We even remember the strategies you teach Provar so you can re-apply them across your applications. Unlike other tools, we let you keep these strategies separate, as the strategy for testing Salesforce isn’t necessarily the best for SAP, Workday, or Dynamics 365.

Mutation Testing which could lead to a whole paradigm shift in the way tests are authored to provide a level of exploratory testing.

We have been exploring collaborations with other Salesforce vendor tools. This will help you better understand test coverage for your specific Salesforce implementation and customizations. We can also generate test steps automatically. While this is relatively easy for us, creating reasonable test steps automatically is challenging. Watch this space for some of these features at least six months away.

Finally, we’re keeping a close eye on concepts such as Mutation Testing, which could lead to a paradigm shift in how tests are authored and how they can evolve automatically to provide a level of exploratory testing.

It may seem like science fiction, but so were self-driving cars and having a conversation with a computer just ten years ago.

We don’t consider this to be Artificial Intelligence. We call it common sense to enhance our user’s experience, but if you’re comparing different tools, then OK, call it AI if you insist.

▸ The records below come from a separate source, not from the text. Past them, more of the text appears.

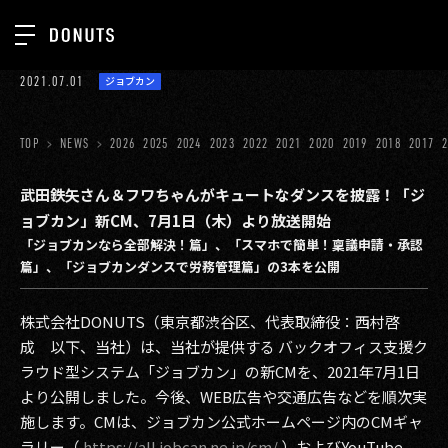
TOP
2021.07.01
ジョブカン
お知らせ
NEWS
ジョブカン
TOP
NEWS
2026
2025
2024
2023
2022
2021
2020
2019
2018
2017
ABOUT
ゲーム
SERVICES
武田鉄矢さん＆フワちゃんがキュートなダンスを披露！「ジ
ョブカン」新CM、7月1日（木）より放送開始
ミクチャ
GROUP
「ジョブカンなら全部解決！篇」、「スマホで簡単！稟議申請・承認
医療(CLIUS)
篇」、「ジョブカンダンスで労務管理篇」の3本を公開
RECRUIT
出版メディア
CONTACT
株式会社DONUTS（東京都渋谷区、代表取締役：西村啓
美少女図鑑
成 以下、当社）は、当社が提供する バックオフィス支援ク
ラウド型システム「ジョブカン」の新CMを、2021年7月1日
イベント
より公開しました。今後、WEB広告や交通広告などを順次実
施します。CMは、ジョブカン公式ホームページ内のCMギャ
タテドラ
ラリー（
https://all.jobcan.ne.jp/cm/
）およびYouTube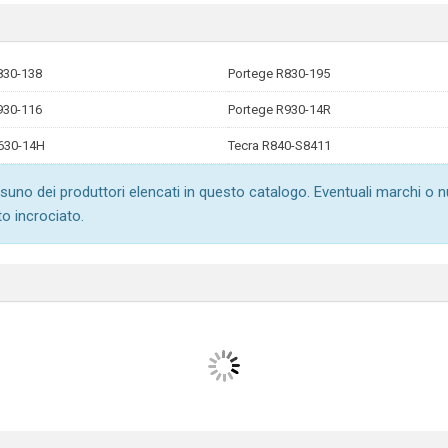
830-138
Portege R830-195
930-116
Portege R930-14R
R630-14H
Tecra R840-S8411
suno dei produttori elencati in questo catalogo. Eventuali marchi o 
to incrociato.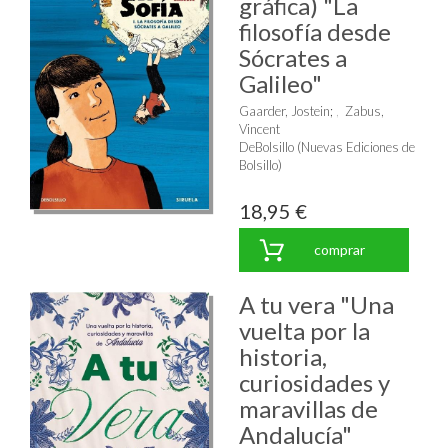
gráfica) "La
filosofía desde
Sócrates a
Galileo"
Gaarder, Jostein
;
Zabus,
Vincent
DeBolsillo (Nuevas Ediciones de
Bolsillo)
18,95 €
comprar
A tu vera "Una
vuelta por la
historia,
curiosidades y
maravillas de
Andalucía"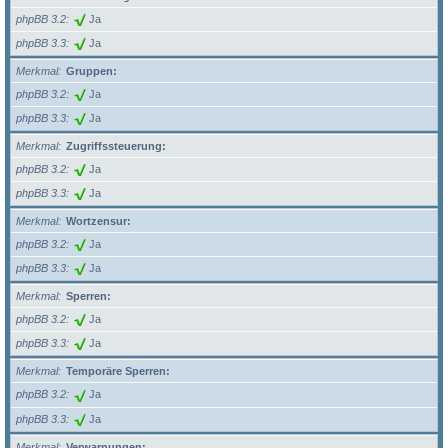
phpBB 3.2
Ja
phpBB 3.3
Ja
Merkmal
Gruppen:
phpBB 3.2
Ja
phpBB 3.3
Ja
Merkmal
Zugriffssteuerung:
phpBB 3.2
Ja
phpBB 3.3
Ja
Merkmal
Wortzensur:
phpBB 3.2
Ja
phpBB 3.3
Ja
Merkmal
Sperren:
phpBB 3.2
Ja
phpBB 3.3
Ja
Merkmal
Temporäre Sperren:
phpBB 3.2
Ja
phpBB 3.3
Ja
Merkmal
Verwarnungen: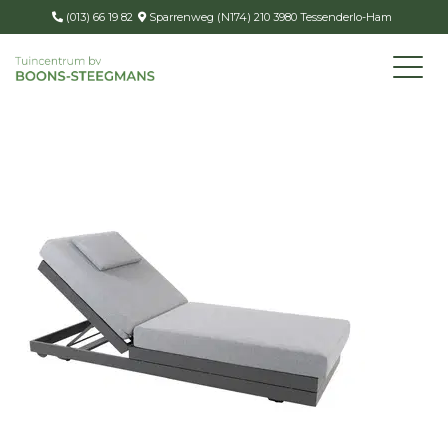
(013) 66 19 82
Sparrenweg (N174) 210 3980 Tessenderlo-Ham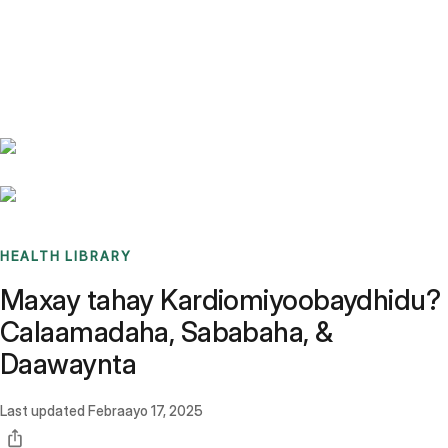
Benchmarks
Stories
FAQ
Sign up / Log in
HEALTH LIBRARY
Maxay tahay Kardiomiyoobaydhidu?
Calaamadaha, Sababaha, &
Daawaynta
Last updated
Febraayo 17, 2025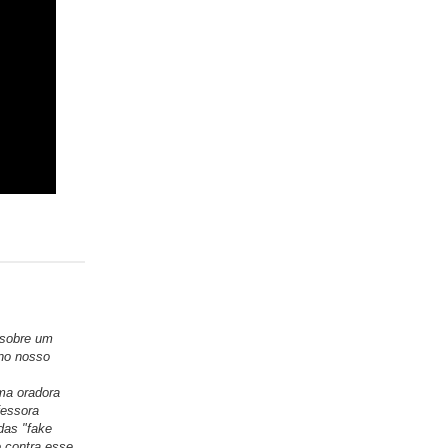
 sobre um
 no nosso
ma oradora
fessora
das "fake
 contra esse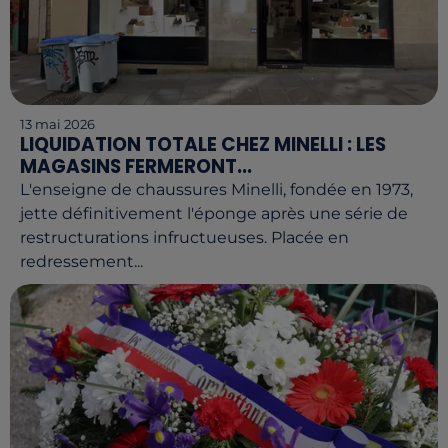
13 mai 2026
LIQUIDATION TOTALE CHEZ MINELLI : LES
MAGASINS FERMERONT...
L'enseigne de chaussures Minelli, fondée en 1973,
jette définitivement l'éponge après une série de
restructurations infructueuses. Placée en
redressement...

So Are There Any Real AI Test Tools out there?

Some frameworks are beginning to show some accurate self-learning and predictive testing elements. Frameworks that can generate tests for you or identify which changes may be breaking changes vs. cosmetic.

I use the term frameworks deliberately. If you have coded test automation, you may be happy to maintain that code base. There is some impressive technology available that includes a level of machine learning.

Image credit: ca.com, “Artificial intelligence and continuous testing: It’s the next big thing (really).”

Regarding no-code solutions like Provar, I have not seen anything beyond a rules engine. This engine requires you to ‘program’ it. A generic locator algorithm is also available.

Indeed, I’ve seen no other tools that can handle the changeover from user experiences, such as Salesforce Classic to Lightning, with test cases that run seamlessly on both UIs plus keep running without making changes to your test case across multiple releases.

At Provar, we always made it our mission to help Salesforce customers create and maintain robust test cases for their UI and API tests. We accomplished this in the following ways:

  • We leverage the Salesforce metadata to identify screen elements and field values automatically.
  • Automatically recognize the page you want to test and automatically build all the required navigation steps.
  • We leverage the Salesforce API to interact directly with the underlying data model.
  • You are suggesting alternate locators and allowing you to override our recommendations.
  • It can build reusable test cases across Salesforce UIs such as Classic, Lightning, Mobile, and Communities.
  • Continuous improvement to keep synch with the latest Salesforce, Selenium Webdriver, and multiple browser vendors.
  • We provide in-built Provar APIs and a custom API to extend capabilities beyond Salesforce to perform meaningful end-to-end test cases.

What tools like Provar have delivered, and continue to deliver, is Artificial intelligence in Test Automation and robust test scripts integrated into an enterprise’s Continuous Integration and Continuous Delivery processes. It’s natural, has rapid ROI, and it’s relatively easy to achieve. It’s intelligent, but there’s nothing artificial about it!